In Africa ci sono migliaia di donne intelligenti che non hanno la possibilità di usare il cervello. Tutto quello per cui mi impegno in Africa [con la Fondazione Rita Levi Montalcini] è l'istruzione.

Non è passato un secolo dai miei tempi, ma molti secoli. La tecnologia di oggi era impensabile cinquanta-sessant'anni fa. Ma la tecnica da sola non basta, serve una visione più ampia.

A vent'anni volevo andare in Africa per curare la lebbra. Ci sono andata da vecchia, ma per curare l'analfabetismo, che è molto più grave della lebbra.

La donna è stata bloccata per secoli. Quando ha accesso alla cultura è come un'affamata. E il cibo è molto più utile a chi è affamato rispetto a chi è già saturo.

Ho ottimi rapporti con le giovani che lavorano con me, perché sentono che posso aggiungere qualcosa che manca alla loro formazione: l'intuito.

A cento anni ho perso un po' la vista, molto l'udito.
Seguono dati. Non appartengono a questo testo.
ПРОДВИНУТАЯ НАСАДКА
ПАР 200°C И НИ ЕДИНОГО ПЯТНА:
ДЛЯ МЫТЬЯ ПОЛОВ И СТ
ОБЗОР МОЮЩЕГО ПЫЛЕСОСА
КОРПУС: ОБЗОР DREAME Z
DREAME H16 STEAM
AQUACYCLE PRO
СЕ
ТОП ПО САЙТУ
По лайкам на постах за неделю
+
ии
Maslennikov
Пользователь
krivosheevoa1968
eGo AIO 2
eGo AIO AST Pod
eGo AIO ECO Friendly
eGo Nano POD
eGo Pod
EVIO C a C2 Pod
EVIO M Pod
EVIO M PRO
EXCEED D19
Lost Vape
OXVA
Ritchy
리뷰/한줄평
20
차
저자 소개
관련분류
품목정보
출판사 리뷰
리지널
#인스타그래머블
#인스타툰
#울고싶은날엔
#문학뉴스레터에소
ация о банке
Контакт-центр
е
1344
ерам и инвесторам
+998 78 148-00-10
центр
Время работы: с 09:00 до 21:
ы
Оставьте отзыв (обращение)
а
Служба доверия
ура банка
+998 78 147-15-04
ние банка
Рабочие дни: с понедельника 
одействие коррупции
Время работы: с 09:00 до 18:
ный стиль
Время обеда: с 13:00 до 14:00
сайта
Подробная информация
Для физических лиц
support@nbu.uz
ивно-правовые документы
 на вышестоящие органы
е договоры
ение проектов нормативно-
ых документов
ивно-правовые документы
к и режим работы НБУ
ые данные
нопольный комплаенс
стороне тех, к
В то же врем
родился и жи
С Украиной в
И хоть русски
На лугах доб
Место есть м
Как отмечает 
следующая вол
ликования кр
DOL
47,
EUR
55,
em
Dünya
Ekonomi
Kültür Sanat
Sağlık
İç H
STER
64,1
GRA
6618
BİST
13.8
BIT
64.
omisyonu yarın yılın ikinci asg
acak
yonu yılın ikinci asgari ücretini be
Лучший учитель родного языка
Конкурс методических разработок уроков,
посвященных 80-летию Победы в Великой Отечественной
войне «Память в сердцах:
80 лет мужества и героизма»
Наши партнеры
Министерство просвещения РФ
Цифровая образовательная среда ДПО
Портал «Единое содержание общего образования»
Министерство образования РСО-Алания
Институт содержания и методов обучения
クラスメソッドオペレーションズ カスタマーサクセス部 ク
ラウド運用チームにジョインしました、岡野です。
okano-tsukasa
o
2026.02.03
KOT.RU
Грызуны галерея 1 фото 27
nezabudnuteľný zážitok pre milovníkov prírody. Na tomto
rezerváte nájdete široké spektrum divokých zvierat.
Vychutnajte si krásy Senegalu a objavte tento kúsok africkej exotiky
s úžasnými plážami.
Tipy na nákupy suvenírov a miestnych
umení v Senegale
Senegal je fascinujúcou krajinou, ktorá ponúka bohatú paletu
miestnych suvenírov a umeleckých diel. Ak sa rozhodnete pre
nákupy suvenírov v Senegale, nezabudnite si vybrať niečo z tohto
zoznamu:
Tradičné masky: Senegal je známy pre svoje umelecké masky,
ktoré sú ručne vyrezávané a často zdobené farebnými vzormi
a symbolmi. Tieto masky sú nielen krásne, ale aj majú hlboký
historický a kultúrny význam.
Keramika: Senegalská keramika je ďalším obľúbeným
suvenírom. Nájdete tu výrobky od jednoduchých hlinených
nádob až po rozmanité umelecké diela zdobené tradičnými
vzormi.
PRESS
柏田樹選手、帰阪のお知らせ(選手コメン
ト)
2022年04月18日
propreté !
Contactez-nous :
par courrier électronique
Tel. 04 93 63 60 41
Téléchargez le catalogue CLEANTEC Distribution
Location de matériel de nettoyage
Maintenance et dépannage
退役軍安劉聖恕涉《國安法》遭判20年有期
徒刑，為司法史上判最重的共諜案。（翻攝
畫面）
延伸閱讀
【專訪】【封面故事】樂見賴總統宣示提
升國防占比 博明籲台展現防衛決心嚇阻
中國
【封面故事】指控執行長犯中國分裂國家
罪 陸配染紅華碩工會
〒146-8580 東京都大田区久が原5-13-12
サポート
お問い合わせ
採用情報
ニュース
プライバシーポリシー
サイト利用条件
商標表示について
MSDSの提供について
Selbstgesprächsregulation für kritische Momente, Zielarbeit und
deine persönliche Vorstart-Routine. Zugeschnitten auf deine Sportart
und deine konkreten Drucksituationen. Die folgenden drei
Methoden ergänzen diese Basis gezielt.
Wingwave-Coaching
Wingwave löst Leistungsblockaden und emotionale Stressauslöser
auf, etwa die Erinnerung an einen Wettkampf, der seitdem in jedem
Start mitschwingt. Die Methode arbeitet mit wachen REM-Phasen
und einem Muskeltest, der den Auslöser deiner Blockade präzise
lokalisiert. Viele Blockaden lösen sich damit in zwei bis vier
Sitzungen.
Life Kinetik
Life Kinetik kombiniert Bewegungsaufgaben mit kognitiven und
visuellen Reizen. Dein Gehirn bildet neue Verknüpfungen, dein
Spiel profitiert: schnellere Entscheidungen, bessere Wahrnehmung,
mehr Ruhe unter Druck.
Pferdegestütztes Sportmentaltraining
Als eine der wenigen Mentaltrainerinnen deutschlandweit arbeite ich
Alle conferenze non vedo le proiezioni e non sento bene. Ma penso più adesso di quando avevo vent'anni. Il corpo faccia quello che vuole. Io non sono il corpo: io sono la mente.

Quando muore il corpo sopravvive quello che hai fatto, il messaggio che hai dato.

Il male assoluto del nostro tempo è di non credere nei valori. Non ha importanza che siano religiosi oppure laici. I giovani devono credere in qualcosa di positivo e la vita merita di essere vissuta solo se crediamo nei valori, perché questi rimangono anche dopo la nostra morte.

Ai giovani auguro la stessa fortuna che mi ha condotto a disinteressarmi della mia persona, ma di avere sempre una grande attenzione nei confronti di tutto ciò che mi circonda, a tutto quanto il mondo della scienza, senza trascurare i valori della società.

Da adolescente sognavo di emulare Albert Schweitzer a curare i lebbrosi. Adesso nell'ultima tappa della mia vita ho potuto finalmente aiutare le popolazioni sfruttate per secoli.

Posso dire che l'unico ideale per cui ho lavorato è stato quello di aiutare gli altri e forse per questo la ricerca mi ha dato molto di più di quanto potessi sperare.

Non esistono le razze. Esistono i razzisti.